-- START OF RECORDS FOR THE EXERCISE --
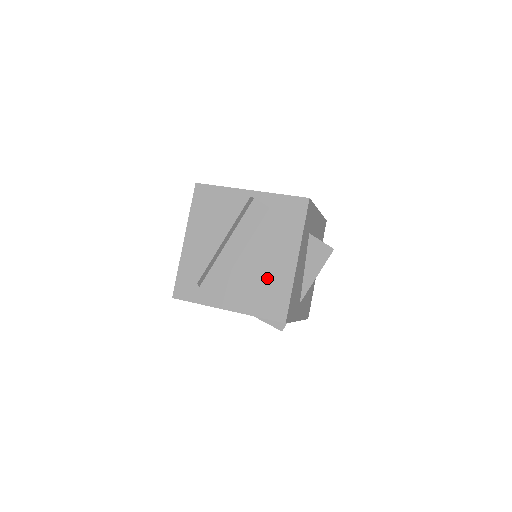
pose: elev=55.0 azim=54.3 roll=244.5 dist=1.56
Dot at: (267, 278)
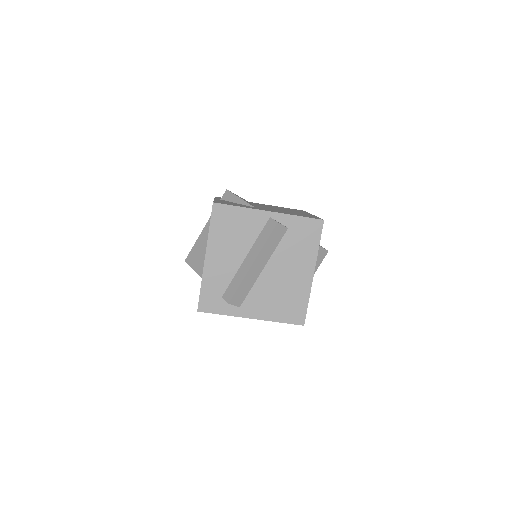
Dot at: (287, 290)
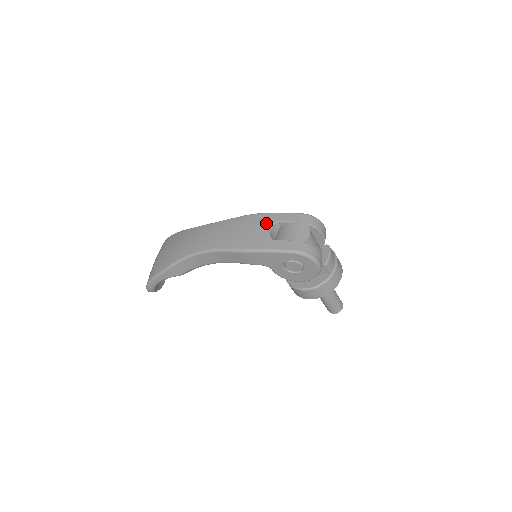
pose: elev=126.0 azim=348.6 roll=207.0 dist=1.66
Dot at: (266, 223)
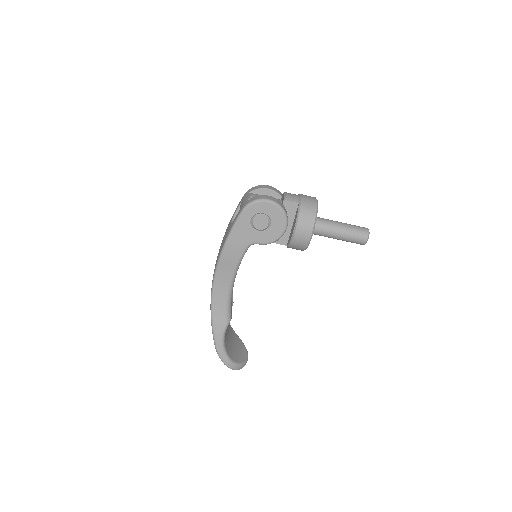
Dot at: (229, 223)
-- END OF RECORDS FOR THE EXERCISE --
-- START OF RECORDS FOR THE EXERCISE --
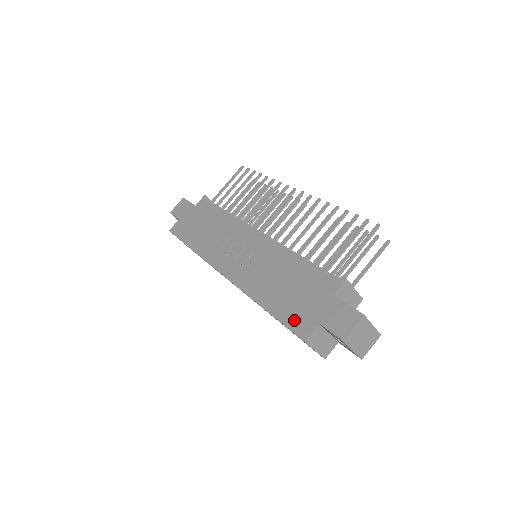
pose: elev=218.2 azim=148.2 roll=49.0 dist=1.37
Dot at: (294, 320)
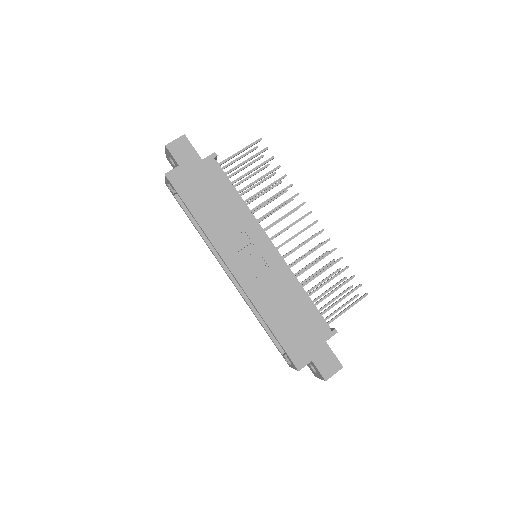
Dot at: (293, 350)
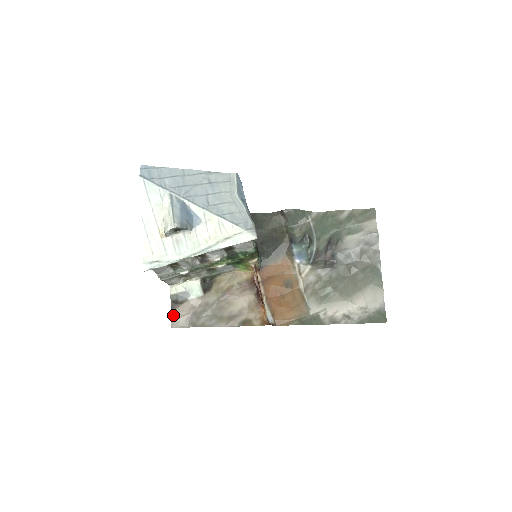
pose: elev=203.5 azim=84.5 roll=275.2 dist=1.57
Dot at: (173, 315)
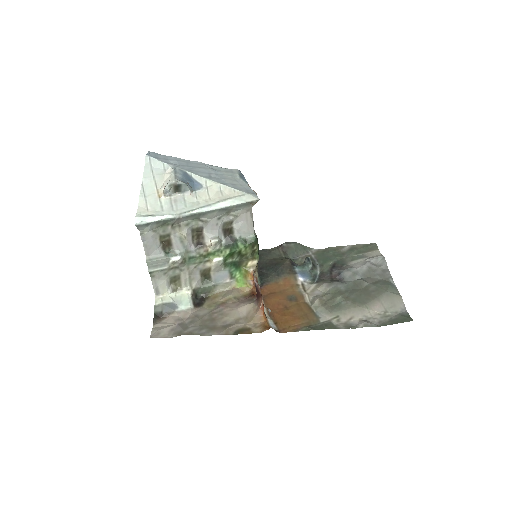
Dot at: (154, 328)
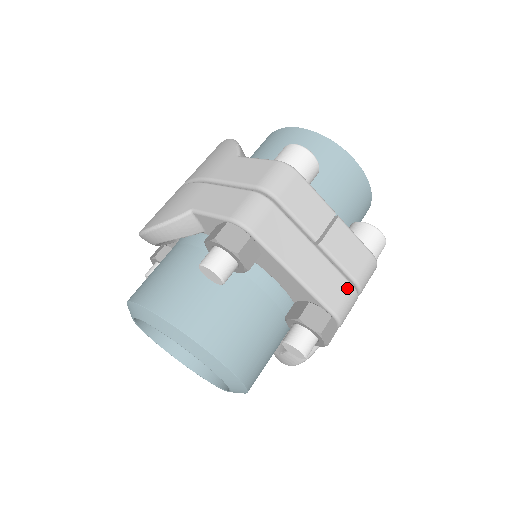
-- END OF RECORDS FOR THE EXERCISE --
-- START OF RECORDS FOR THE EXERCISE --
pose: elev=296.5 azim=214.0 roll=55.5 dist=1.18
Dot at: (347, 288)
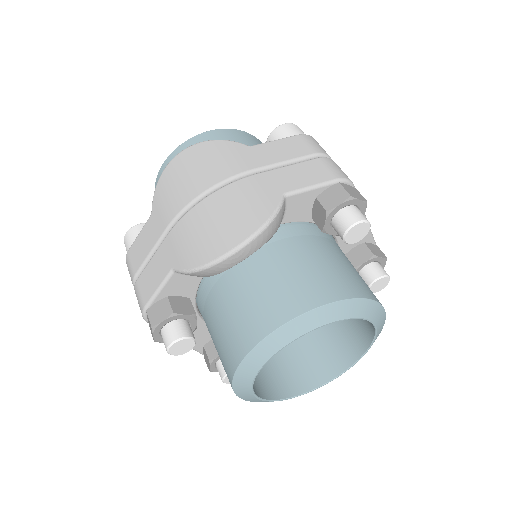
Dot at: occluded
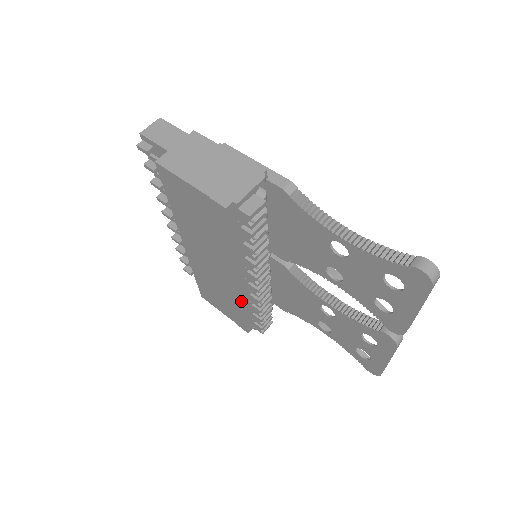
-- END OF RECORDS FOR THE EXERCISE --
**TASK TO CARRY OUT**:
Render everything from the line containing "pose: elev=203.5 azim=84.5" down to the line containing "Dot at: (154, 328)" as a Markdown table with the columns Row and Line, numbering each row and leaving out blank lines. Exclude the pictures from the table.

**THE OUTPUT**:
| Row | Line |
|---|---|
| 1 | pose: elev=203.5 azim=84.5 roll=275.2 dist=1.57 |
| 2 | Dot at: (173, 315) |
| 3 | Dot at: (154, 328) |